President urges speedy, evenhanded solutions to Amerindian land issues

Georgetown, GINA, October 27, 2013


Despite the significant and unparalleled achievements made under the People’s Progressive Party Civic (PPP/C) administration to title and demarcate Amerindian lands, President Donald Ramotar remains concerned about some common issues of contention regarding indigenous people’s territory.

During his interaction with Toshaos on day four of the National Toshaos Council (NTC) meeting at the Guyana International Conference Centre, President Ramotar highlighted the importance of all stakeholders working to resolve land issues swiftly, but also evenhandedly.
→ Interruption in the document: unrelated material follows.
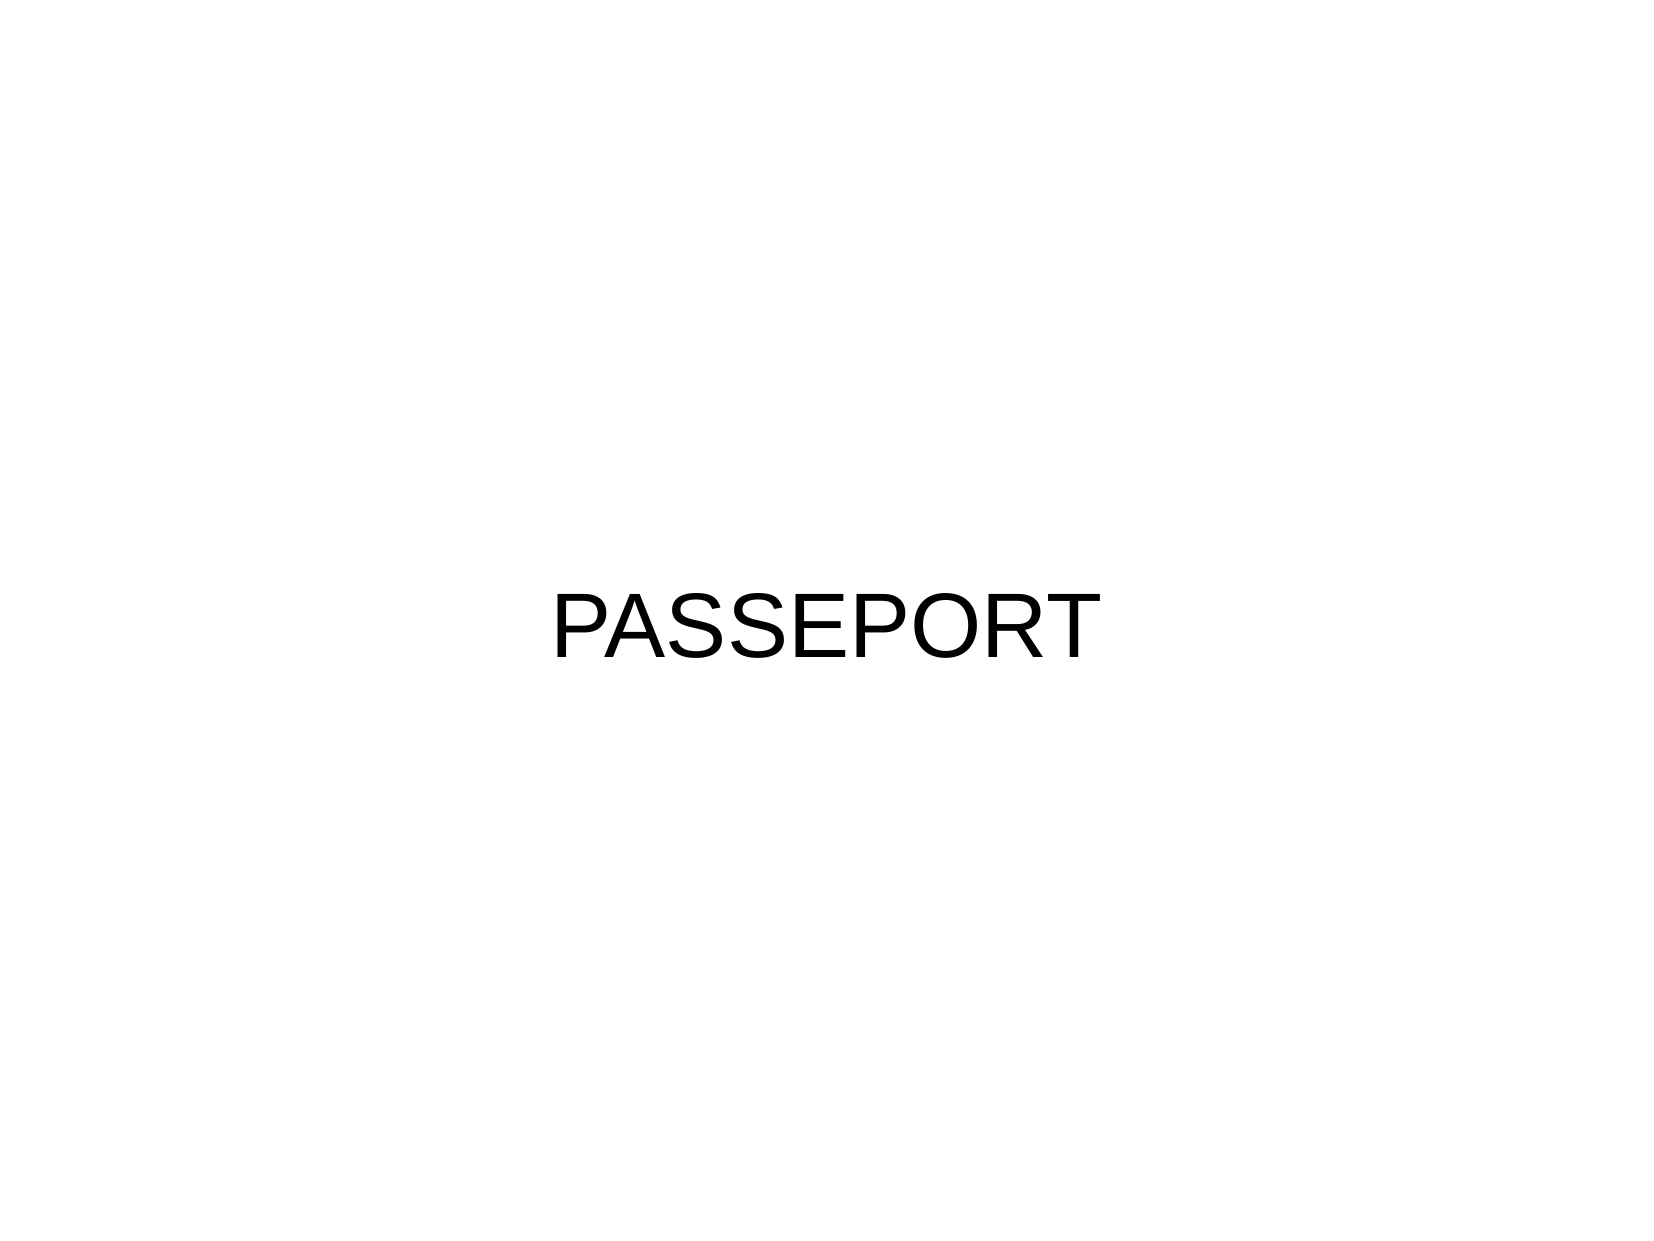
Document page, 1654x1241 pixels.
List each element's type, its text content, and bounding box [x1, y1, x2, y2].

“The issues of mining and Amerindian land is very important and I had said very clearly to our colleagues, that we need to solve those as fast as possible, in a very fair manner,” President Ramotar said.

Litigation has stalled the land titling process in some villages in the Upper Mazaruni, Region Seven.

As interactions between Toshaos and Government officials lead by President Ramotar continued , some of the common concerns about lands purported to be owned by Amerindians being exploited were again expressed.

The Guyana Geology and Mines Commission (GGMC) took some of the blame  for lagging behind in enforcement on what Toshao of Jawalla described as illegal mining activities in the Upper Mazaruni area.

Coming from a riverain community, Karia Karia in the Essequibo River where the  tributaries were the lifeline of the people, President Ramotar said pollution has to be a concern of his.

“When rivers and creeks are polluted, I constantly think about my own life growing up on the banks of the Essequibo River and that was my source of water,” President Ramotar explained.

He assured the Toshaos that concerns about natural resource exploitation are being felt by his administration as much as it is a worry for the Amerindians.

“Many of our other colleagues are intimately aware of life in the interior regions and this is not only a question of government relations with the various communities, but a lot of it is also from our own personal experiences, and we would like to see the quality of life of all of our people being improved,” President Ramotar said

Emanuel Henry, Toshao of Eclipse Falls in Region One complained about the length of time it is taking for land titling and demarcation to be undertaken in his village after an application would have been submitted. He explained to the authorities that the promotion of sustainable development initiatives and the resolution of minor problems  being faced in the village hinge on the completion of the land titling and demarcation process.

Only recently the Guyana Government and the United Nations Development Programme (UNDP) signed a document  for the  titling of 13 communities and the demarcation of 33 others.

The funding for this project has come through the Guyana REDD Investment Fund (GRIF) after the Governments of Guyana and Norway signed a historic Memorandum of Understanding (MoU).